HopeDroneWhen this one came in for review I noticed that the label had not exactly given us much lead time before release date so decided to download it quickly and make it a priority. I had never heard of the Australian band and that’s no surprise as they only have a single and EP a couple of years prior to this debut album. I thought going sight unheard as such would be an interesting way to proceed and it could be my soundtrack over the next few days. That’s where things could have gone so wrong as on first listen I discovered that this seven tracker weighs in at a whopping 77 minutes, the first track alone taking up 20 of them. That’s an awful lot of drone but on playing I luckily realised that there isn’t much of that in this, then again there’s not a lot of hope either!

‘Unending Grey’ that monstrous opener does not screw about in the slightest and after a slight droning intro it literally hammers and batters away like a storm has hit and is going to crush everything in its path. The band adopt a post blackened fervour with humongous swaggering, layered up passages of brutality that surge ever forward, pretty much knocking you off your feet. Vocals are in the background a bit but are snappy disgruntled and pissed off with it accompanying the windswept tumult of the music well. There’s a feel that is certainly reminiscent of the Cascadian bands such as Wolves In The Throne Room although this strikes as much more dramatic than they can be on album as well as earlier Altar Of Plagues. Just as you are getting acclimatised to the storming drive things drop out and the track goes into a long, lush, cinematic instrumental soundscape. It is here that the Hope I mentioned is abandoned, this is bleak and incredibly atmospheric stuff and it reeks to my imagination of struggling survivors in a post-apocalyptic landscape.  I am reminded of those tones of hopelessness from 28 Days Later and this has the sound of the likes of Godspeed You Black Emperor, along with a gentler Neurosis drift about it and it’s a long road to tread proffering little in the way of redemption at its end.  Naturally as expected the violent barrage was bound to eventually hone in again before conclusion but this section is both captivating and enthralling. The danger with a track and indeed an album of such magnitude is of it becoming stale and boring but Cloak Of Ash manages to completely engage from beginning to end (and I should mention this is my second listen to it today).

Halving the running time on the rest of the tracks does not make this volcano any less volatile and it carries on spitting out its lava with fiery precision on tracks such as the poetically entitled ‘Riverbeds Hewn in Marrow.’ Fast tremolo riffing, barking vocals and thundering drums have the seething water boiling over and stewing in its own juices, the melodic thrust of the number powering away and really embedding itself in your head before the cataclysm again breaks allowing some breathing space amidst the more expansive instrumental passage.
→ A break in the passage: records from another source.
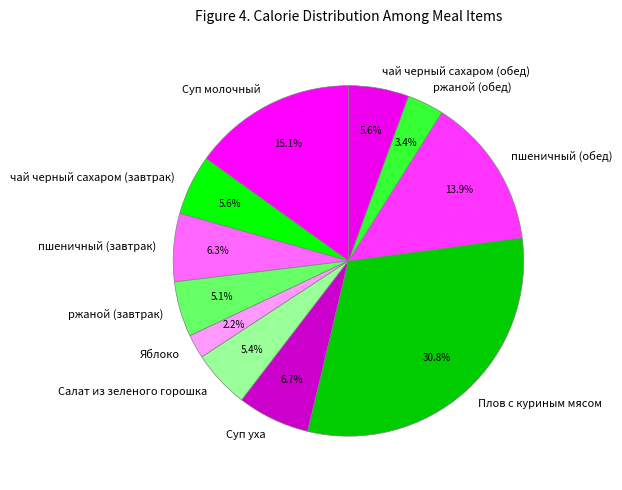

To the nearest percent, what is the difference between the пшеничный (завтрак) and ржаной (обед) slice percentages?

3%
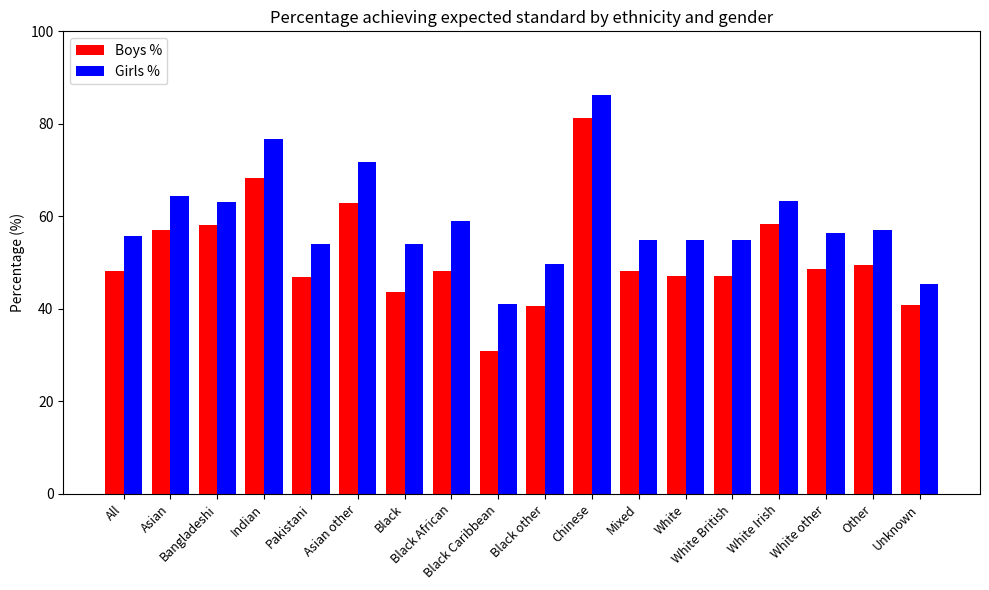

At which category is the sum across all series the highest?

Chinese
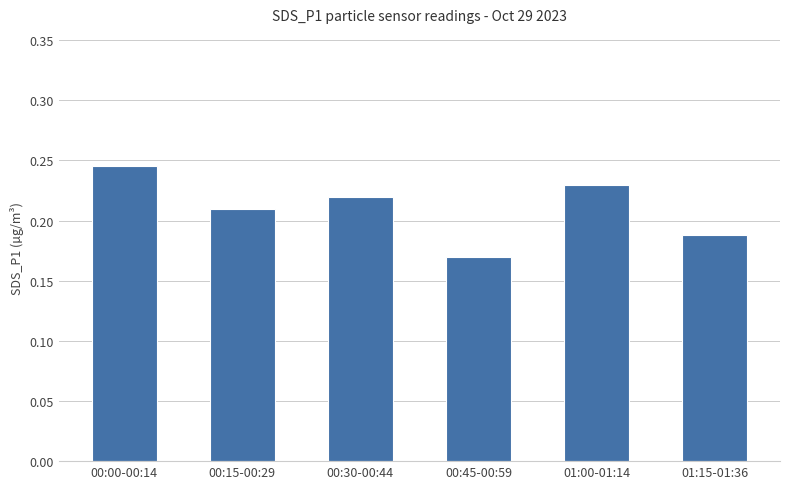

What position from the left is 01:15-01:36?

6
And so the two different facets within the sound continue merging in precise duality although sounding at different ends of the spectrum. This is no review to paw over each individual song although they have different nuances the overall effect is similar as a combined whole. This is very much an album you are going to immediately love or be completely indifferent of depending no doubt on what you are prepared to give it in return. Surprisingly considering things I did find it a very immediate listen and not an album that really needed stacks and stacks of plays to get to the root of. Just as well really but this was something I was not expecting.

One part of the album that I found particularly effective is penultimate instrumental number ‘The Waves Forever Shatter Upon Our Shores.’ It’s a really intense ride of a track with everything building into a fast and frenzied climatic mass. It strikes as being perfect for the conclusion of the album but no the band keep on playing with a final slice of negativity really dragging everything down to the depths and seemingly playing with the listener who may well have thought they had finally escaped their grasp.